Wednesday, January 21, 2009

MY NEXT AMBITIOUS UNDERTAKING...FOUR YEARS IN THE WU: 1993-1996

Little did anyone know when "Protect Ya Neck" dropped on May 3rd, 1993 from an unknown crew of nine dudes from Staten Island that the world of hip hop would never be the same. When the Wu-Tang Clan broke, it was like a tidal wave. I remember the first time I saw the video to "M.E.T.H.O.D. Man" on BET thinking, "These dudes are raw." I was hooked. I went to the local CD and tapes store (who I now work for) and asked the guy wandering the floor for this cassette almost cringing when I said it thinking that I was getting it wrong. "I'm looking for Wu Tang or Tong or Wu Shang. I don't know. Something like Wu Klan. Not sure." We looked for almost fifteen minutes only to find that it wasn't yet out. They didn't even have distribution yet. For about a month or so, that piano loop was echoing in my brain. I couldn't shake it. Duh-duh-duh-dang! Duh-duh-duh-dang!

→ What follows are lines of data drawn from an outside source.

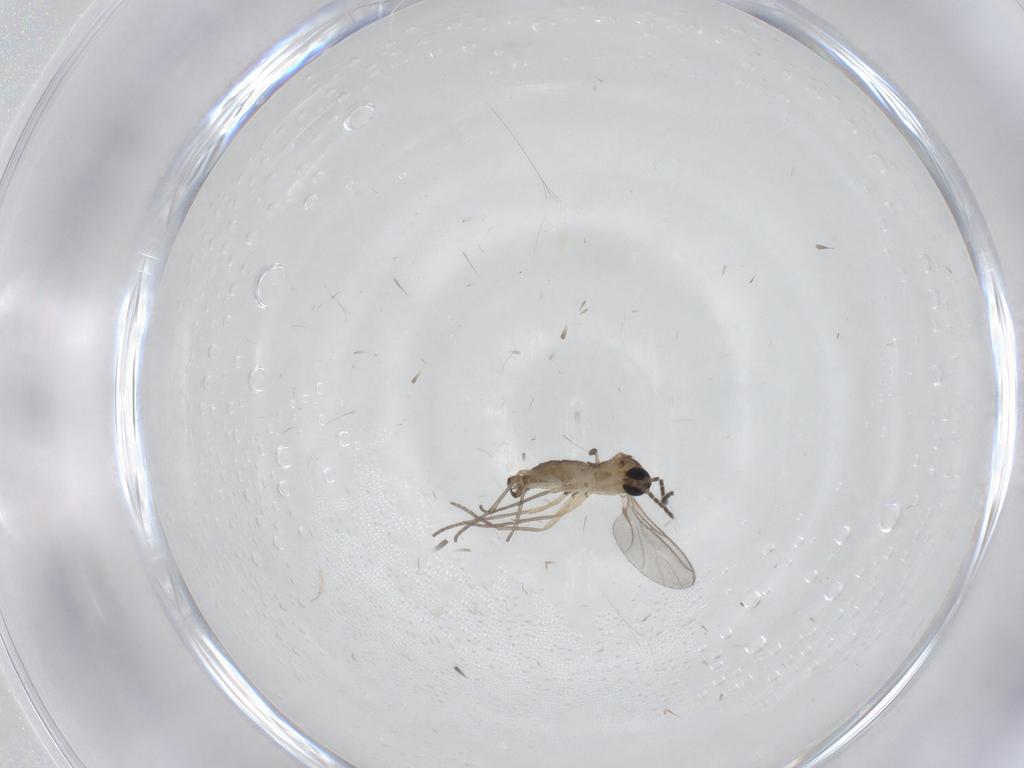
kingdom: Animalia
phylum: Arthropoda
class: Insecta
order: Diptera
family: Sciaridae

I dropped back by probably three other times and kept walking to the section of W's and lo and behold, there it was. Copped it on cassette. Blew my mind. Those beats. Those piano loops. Ol' Dirty Bastard. RZA. Method Man. The first time through, it truly felt like I was the only cat in Lubbock who was hearing it. I felt like I was the only cat in the nation who had this recording. I was open and things would never be the same for me. Now, over fifteen years later, here I sit. Gotta job. A college education. Things have changed. There's very few opportunities in a happy marriage to blast Wu Tang around the house. It's just the way it is. Well, I thought, with my lovely wife going out this weekend on some training, it'd be a perfect time for me to revisit those records. When I say "those records," I'm referring to the years of 1993-1996. Undoubtedly the nastiest, funkiest, hardest years of the Wu Tang Clan. After the debut album dropped, like tentacles of the same monstrous beast, all these solo albums started poppin' up. Like a collector, I hunted them all down. They almost came too fast. GZA had one, then Dirty, then Raekwon. For a kid with no job and only lunch money, you could hardly keep up. Those early records are absolute insanity. So I'm compiling the best from that era for you, The Root Down readers/listeners so you can experience it with me one more time. Before the acting gigs, the affiliates, the shampoo, before Wu Wear started poppin' up at TJ Maxx, before Ghostface jumped ship and never looked back, before the film scores and Tarantino...before all of that, there was 1993-1996 Wu Tang. Prepare yourself.